● Tugas Latihan
1) Kutip bagian artikel tentang bullying dari "Padahal, pendidikan moral" sampai "di luar rumah.".
2) Menurut artikel tentang bullying, apa saja yang membuat sebagian siswa merasa lebih unggul? Sebutkan semuanya.

● Teks yang Diambil
Fenomena sosial yang diwariskan sejak awal kehidupan, dan masih menorehkan luka di ruang-ruang modern.
Sejak Awal Peradaban, Manusia Sudah Membully Sesamanya
LESINDO.COM – Bullying sejatinya bukan fenomena baru. Dalam kisah keagamaan, sejarah awal manusia telah mencatat peristiwa tragis saat Qabil membunuh Habil—saudaranya sendiri. Itulah pertama kalinya bumi menyaksikan darah manusia mengalir karena rasa iri dan superioritas. Dari sana, jejak penindasan pun seolah menjadi bagian dari sejarah panjang umat manusia.
Kini, bentuk-bentuk bullying memang berganti rupa. Dalam skala besar, negara kuat menekan negara lemah melalui kekuasaan ekonomi, politik, atau militer. Negara miskin dipaksa tunduk, seolah menjadi korban dalam permainan global yang tidak seimbang. Bentuknya berbeda, tetapi hakikatnya tetap sama: yang kuat menindas yang lemah.
Sekolah: Cermin Kecil dari Dunia yang Lebih Besar
Di tingkat yang lebih kecil, praktik perundungan paling sering terlihat di lingkungan sekolah. Ironisnya, sekolah yang seharusnya menjadi ruang pembentukan moral justru menjadi tempat subur tumbuhnya perilaku saling merendahkan.
Sebagian siswa merasa lebih unggul karena senioritas, kepintaran, fisik yang besar, atau latar belakang ekonomi keluarga. Mereka memandang diri sebagai pusat kekuasaan kecil, sementara siswa lain diposisikan sebagai objek lemah.
Padahal, pendidikan moral dan tata krama sudah diajarkan sejak dini di ruang kelas.
Namun, menurut Dr. Siti Nurlaila, psikolog pendidikan dari salah satu perguruan tinggi di Jogjakarta, “Sekolah hanya bisa menjadi rem sementara. Pondasi moral dan ketahanan mental anak justru dibangun di rumah. Lingkungan keluarga adalah benteng pertama yang menentukan apakah anak akan menjadi pelaku atau korban bullying.”
Rumah: Pondasi Karakter dan Mental Anak

Keluarga memiliki peran sentral dalam membentuk karakter anak. Anak yang tumbuh dengan kasih sayang dan komunikasi terbuka cenderung memiliki daya tahan mental yang kuat. Sebaliknya, anak yang sering diabaikan atau mendapat tekanan emosional di rumah lebih rentan menjadi korban, bahkan bisa meniru perilaku itu di luar rumah.
“Anak harus dibekali dengan self-esteem atau harga diri yang sehat,” tambah Dr. Siti. “Kalau di rumah ia selalu diterima dan dihargai, maka ketika di luar ada tekanan, ia tidak mudah runtuh.”

● Catatan yang Ditampilkan
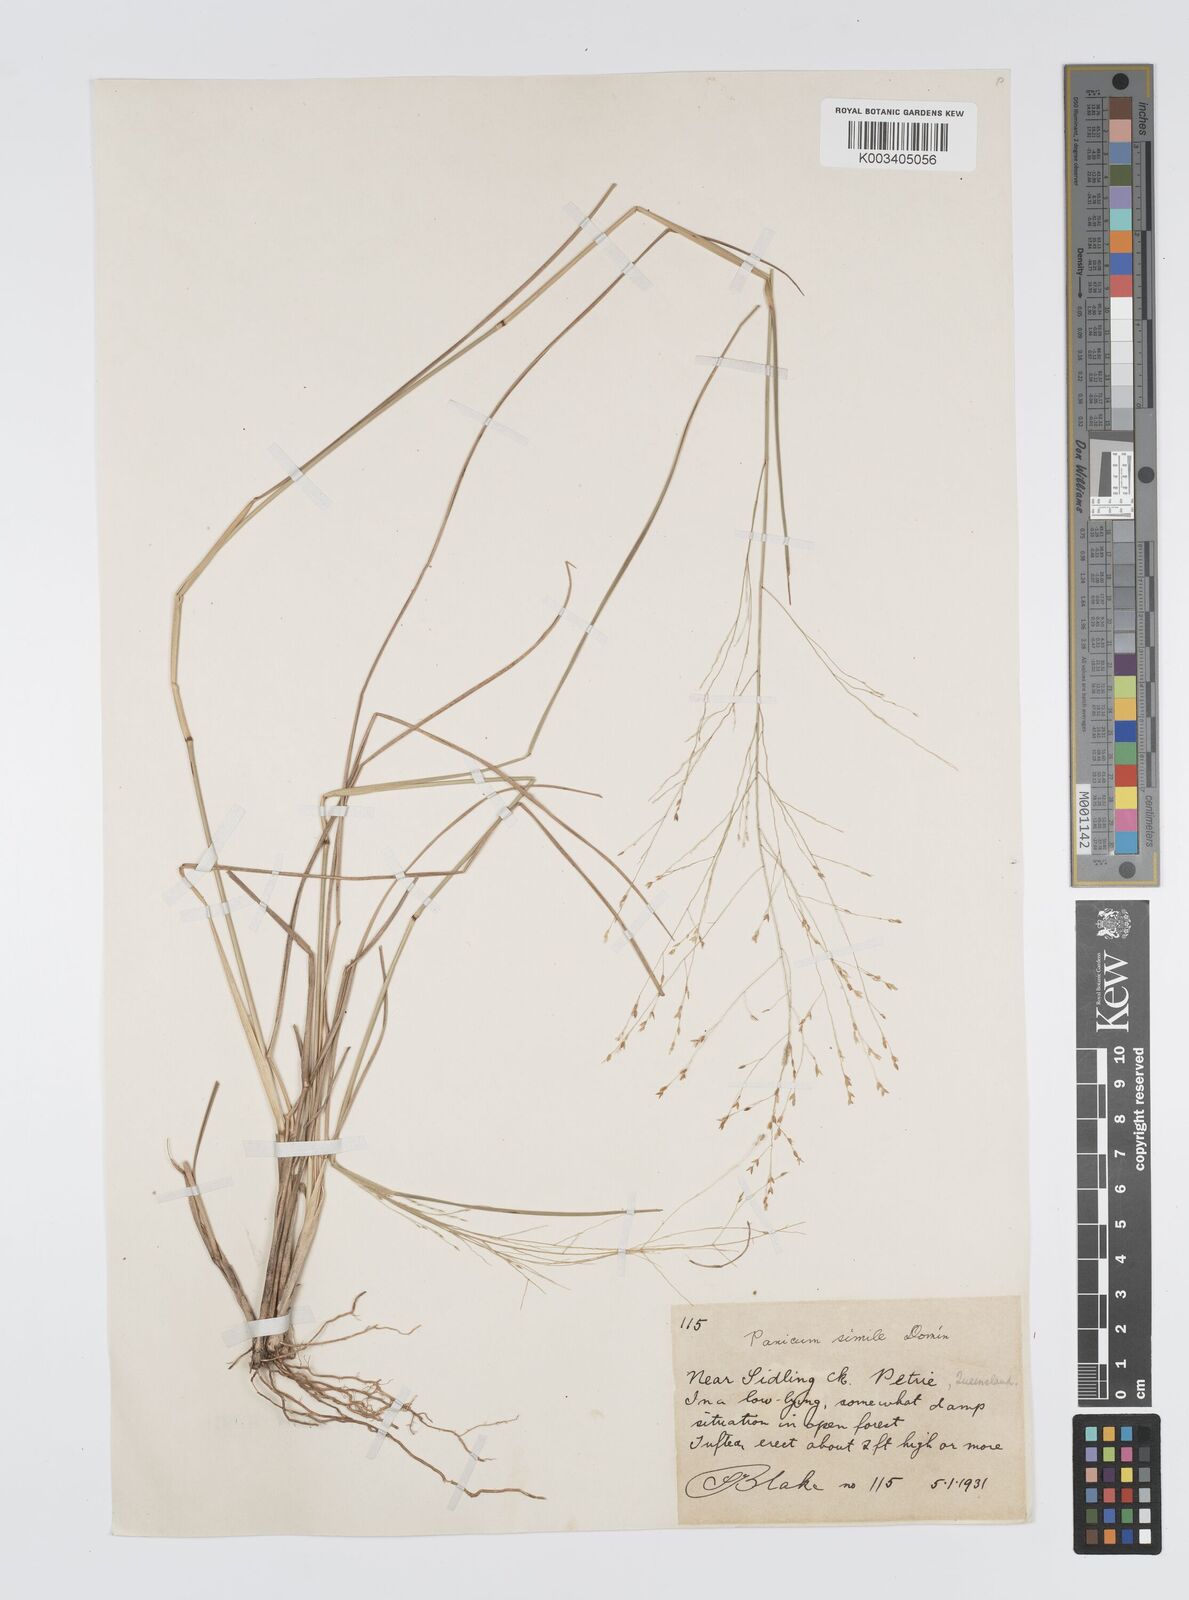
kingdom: Plantae
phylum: Tracheophyta
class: Liliopsida
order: Poales
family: Poaceae
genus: Panicum
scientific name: Panicum simile
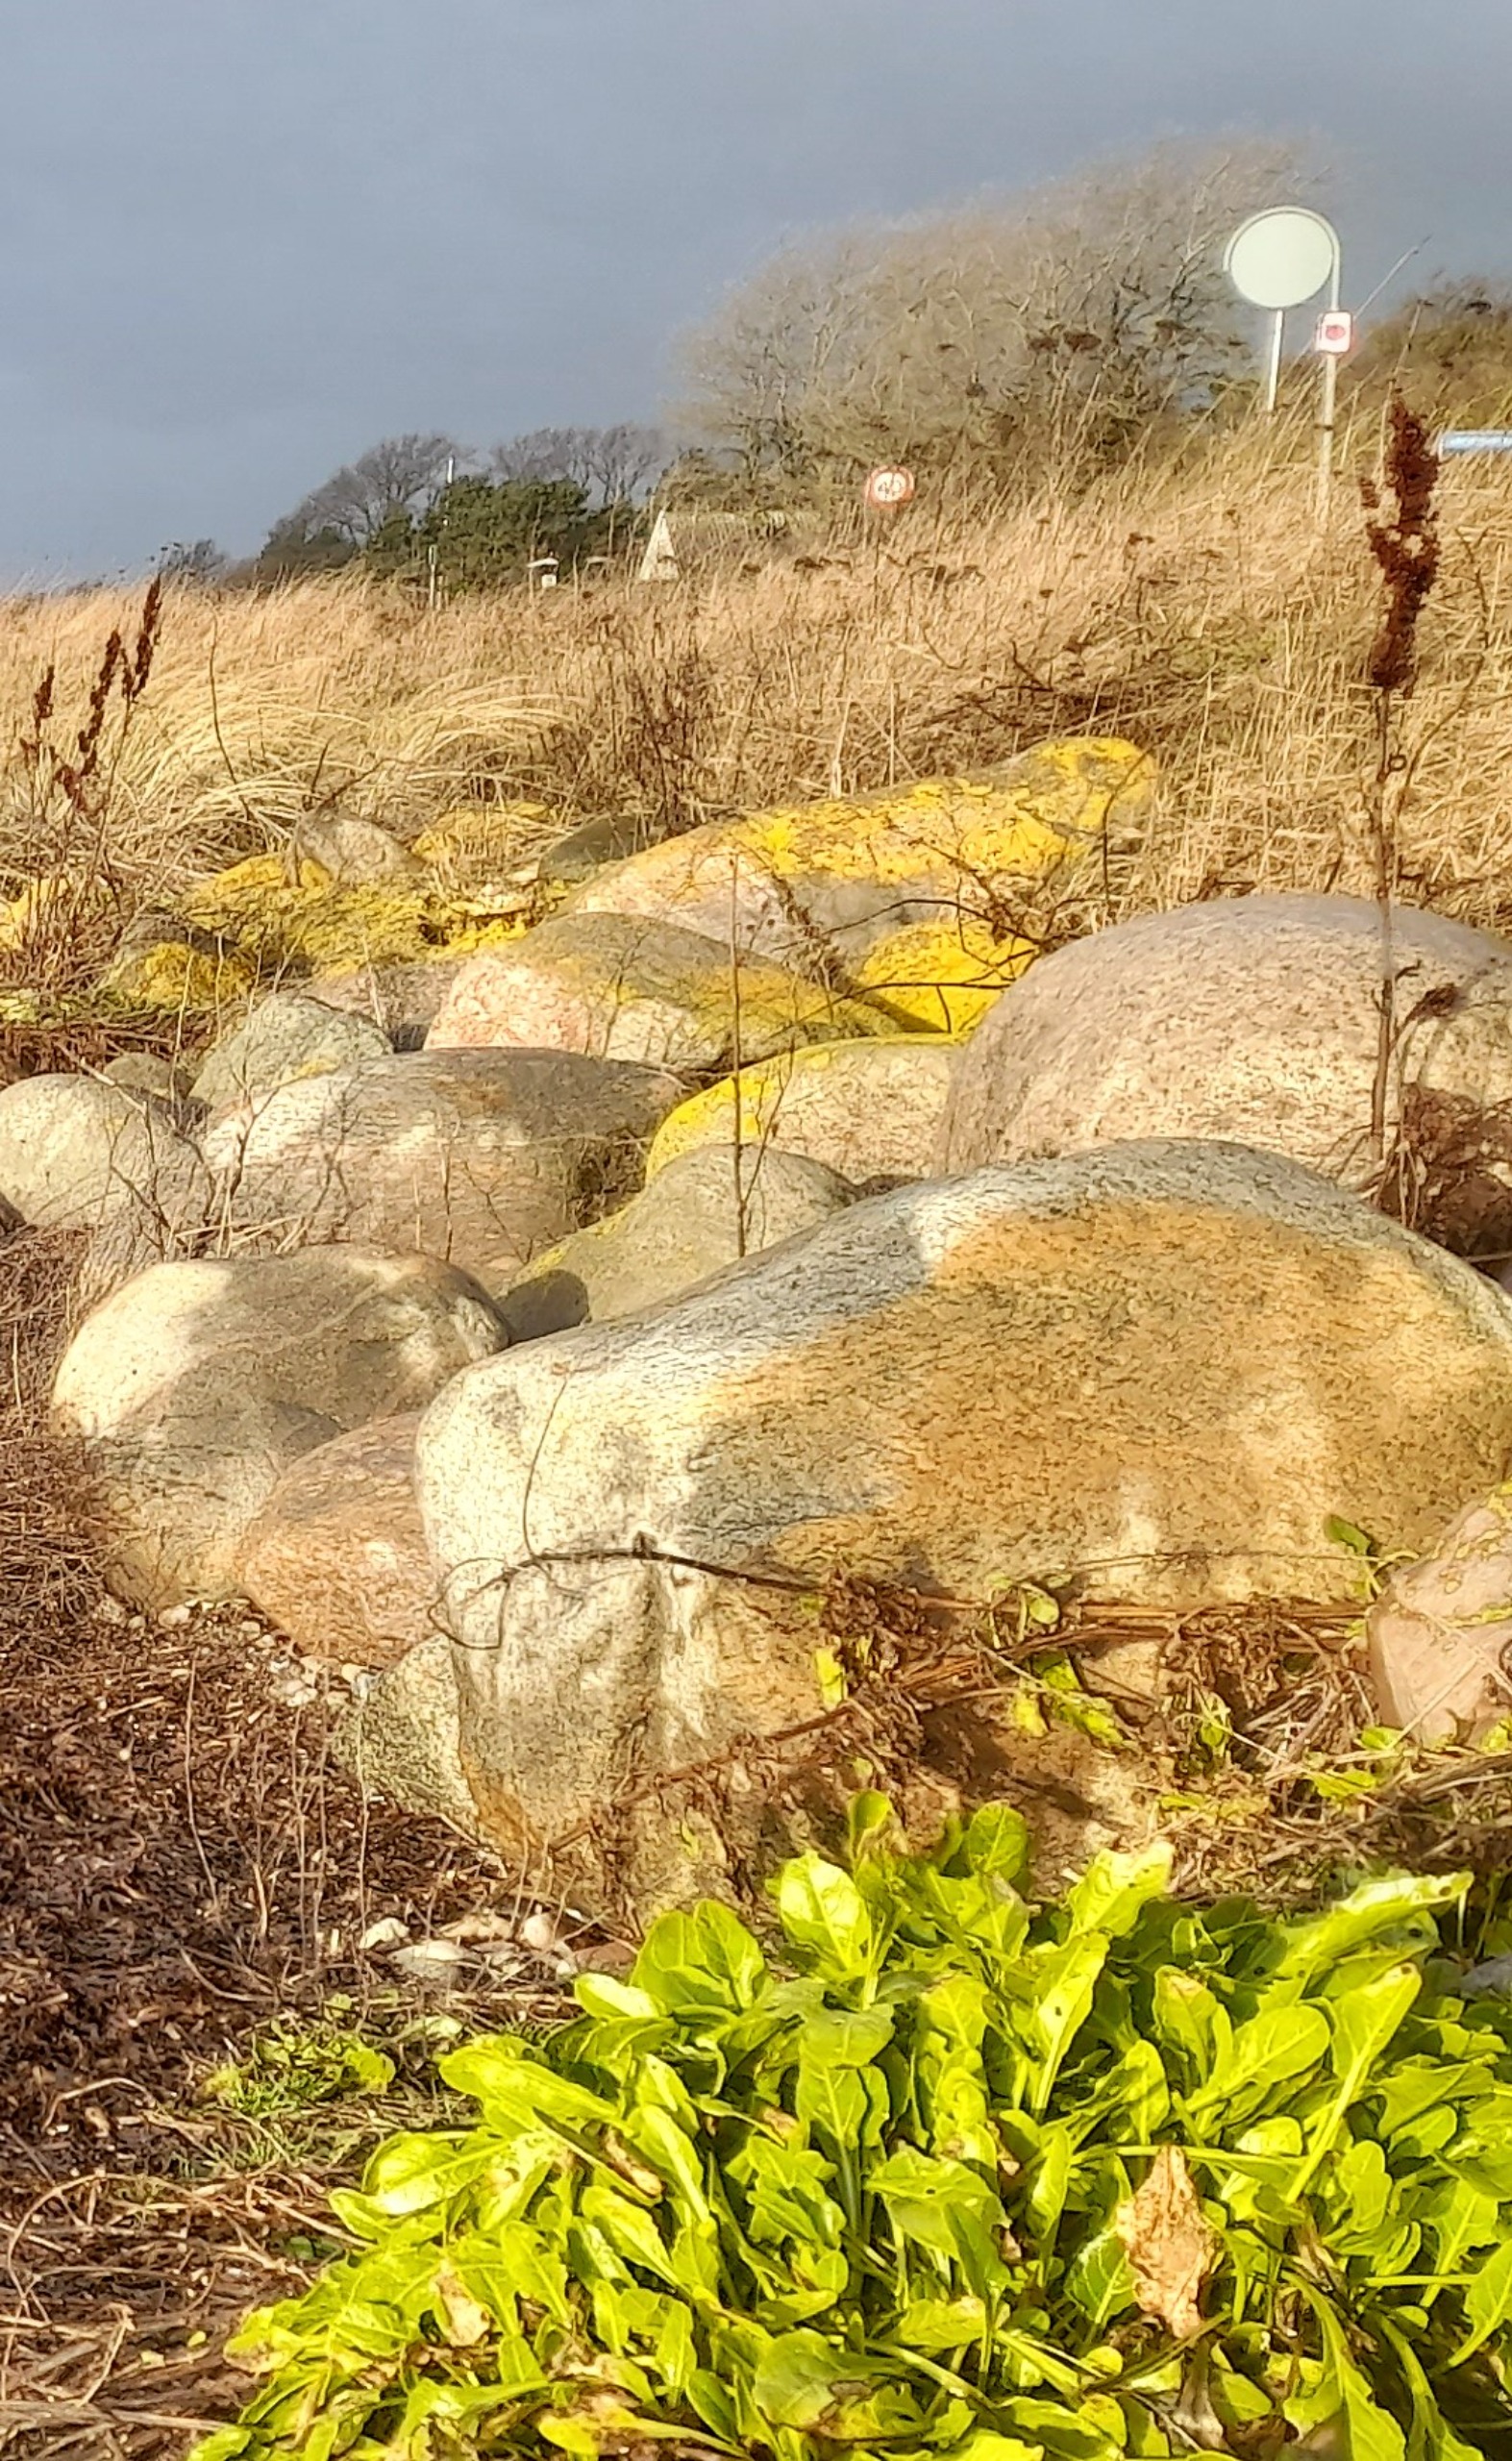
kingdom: Plantae
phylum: Tracheophyta
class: Magnoliopsida
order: Caryophyllales
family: Amaranthaceae
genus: Beta
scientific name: Beta vulgaris
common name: Bede
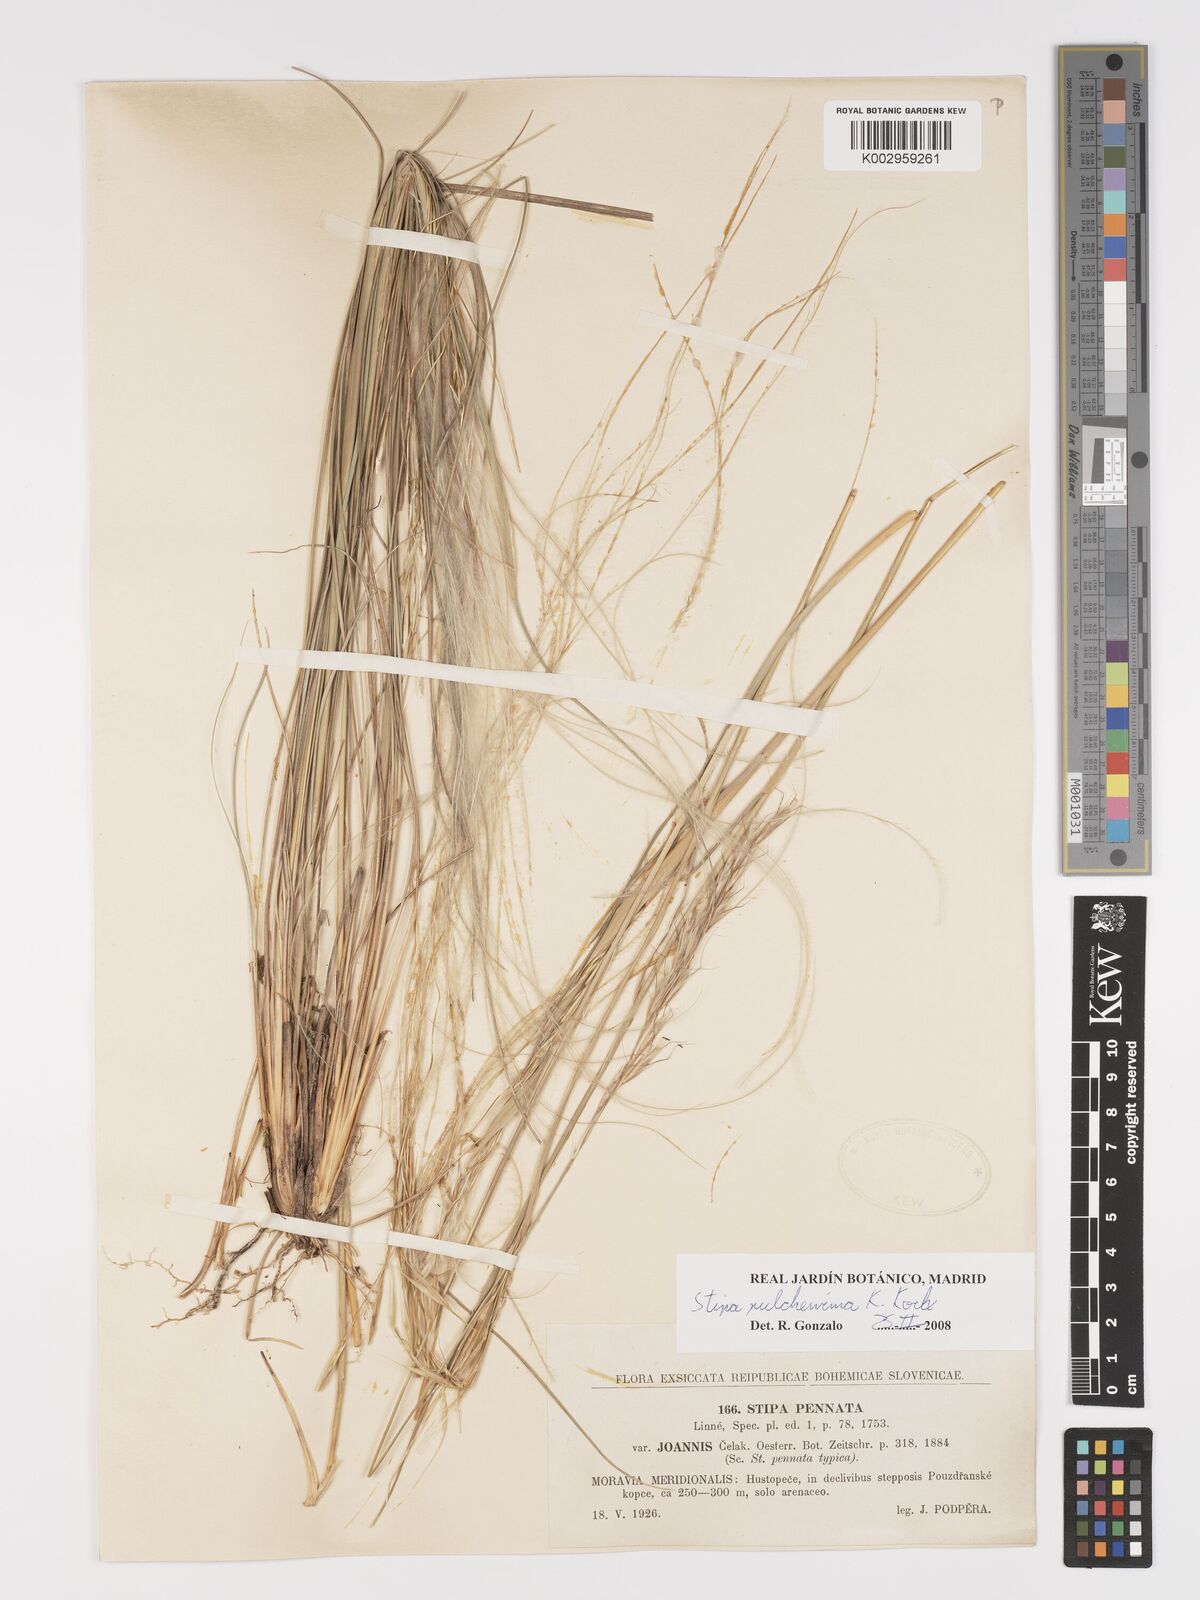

● Jawaban Tiap Tugas
1)
Padahal, pendidikan moral dan tata krama sudah diajarkan sejak dini di ruang kelas.
Namun, menurut Dr. Siti Nurlaila, psikolog pendidikan dari salah satu perguruan tinggi di Jogjakarta, “Sekolah hanya bisa menjadi rem sementara. Pondasi moral dan ketahanan mental anak justru dibangun di rumah. Lingkungan keluarga adalah benteng pertama yang menentukan apakah anak akan menjadi pelaku atau korban bullying.”
Rumah: Pondasi Karakter dan Mental Anak

Keluarga memiliki peran sentral dalam membentuk karakter anak. Anak yang tumbuh dengan kasih sayang dan komunikasi terbuka cenderung memiliki daya tahan mental yang kuat. Sebaliknya, anak yang sering diabaikan atau mendapat tekanan emosional di rumah lebih rentan menjadi korban, bahkan bisa meniru perilaku itu di luar rumah.

2)
- Senioritas
- Kepintaran
- Fisik yang besar
- Latar belakang ekonomi keluarga